Are patients living in this country different when they cross state lines? Does the human anatomy or physiology change when crossing the Mississippi River from Missouri to Illinois or driving across the George Washington Bridge from New York to New Jersey, for example? Does a physician really need 4 medical licenses from Arizona, Colorado, New Mexico, and Utah to treat patients separated by the lines of the Four Corners Monument? Or is lupus (a disease I treat) different if a patient wakes up in an Eastern or a Western time zone? - Dr. Amr H Sawalha in The American Journal of Medicine

The federal government regulates medical products and devices, so why is the practice of medicine regulated locally? Some argue that it’s easier for states to regulate the practice of medicine. Fine. States can keep regulating the practice of medicine, but they should expand practice borders. If I can see an ER doctor in another state on a work trip, why can’t I see a specialist who is the world’s expert on my condition virtually? Or, put the other way, if a doctor can see a patient from another state in person, why can’t a doctor see that same patient on a computer screen?

State lines don’t need to become brick walls.

Yet state-based licensure persists, partly due to the significant revenue states derive from licensure fees and the market protection it offers in-state physicians.

4. What you pay for a medication differs wildly from everyone else

There is no other product—not even cars—where prices vary so widely between customers. This quirk has its roots in the economics of the pharmaceutical industry, dating back to the late 20th century. Due to patent protections, high R&D costs, and low production costs, drug manufacturers gained the ability to charge different prices to different purchasers for the same product. They offer discounts based on volume and a purchaser's ability to influence market share, leading to a wide spectrum of prices.

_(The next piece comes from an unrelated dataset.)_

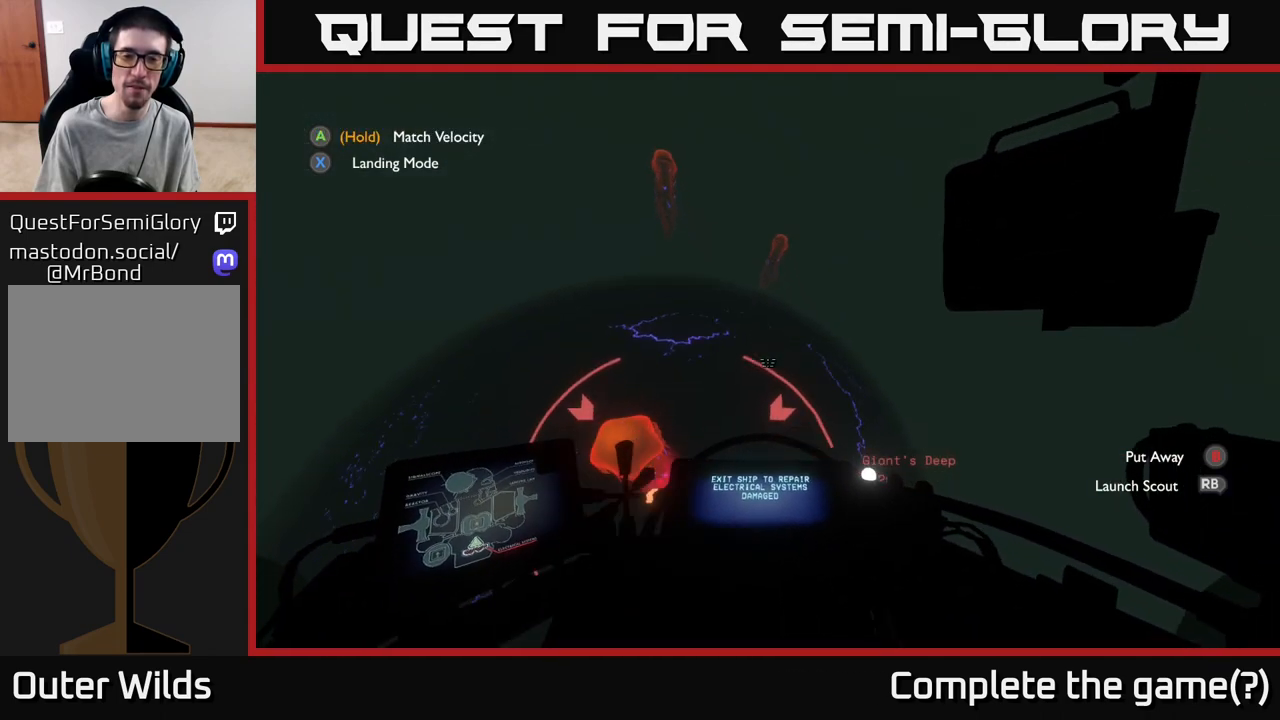
{"buttons": [], "left_stick": "up-left", "right_stick": "center", "events": [[33, "left_stick", "center"], [250, "left_stick", "left"], [500, "left_stick", "up-left"]]}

For example, hospitals and health maintenance organizations often pay less than retail pharmacies for the same drugs. The emergence of Pharmacy Benefit Managers (PBMs) in the past 15 years has further complicated things, as they negotiate rebates from manufacturers in exchange for favorable placement on formularies. The result? A system where two patients standing side-by-side at the pharmacy counter could pay wildly different prices for the exact same medication. And unfortunately, those without insurance often pay the highest prices. 


Understanding why these quirks exist helps explain why they're so hard to fix. Each one has built up its own set of interests, institutions, and income streams over the decades. But as healthcare (and society at large) keeps changing, these old rules make less sense every year.

Will we still be scratching our heads about these same quirks in twenty years? Probably. But the pandemic showed us that some "impossible" changes (like widespread telehealth adoption) can happen pretty quickly when they need to. For now, though, at least you know why a few pieces of American healthcare work the way they do - even if it still doesn't make much sense.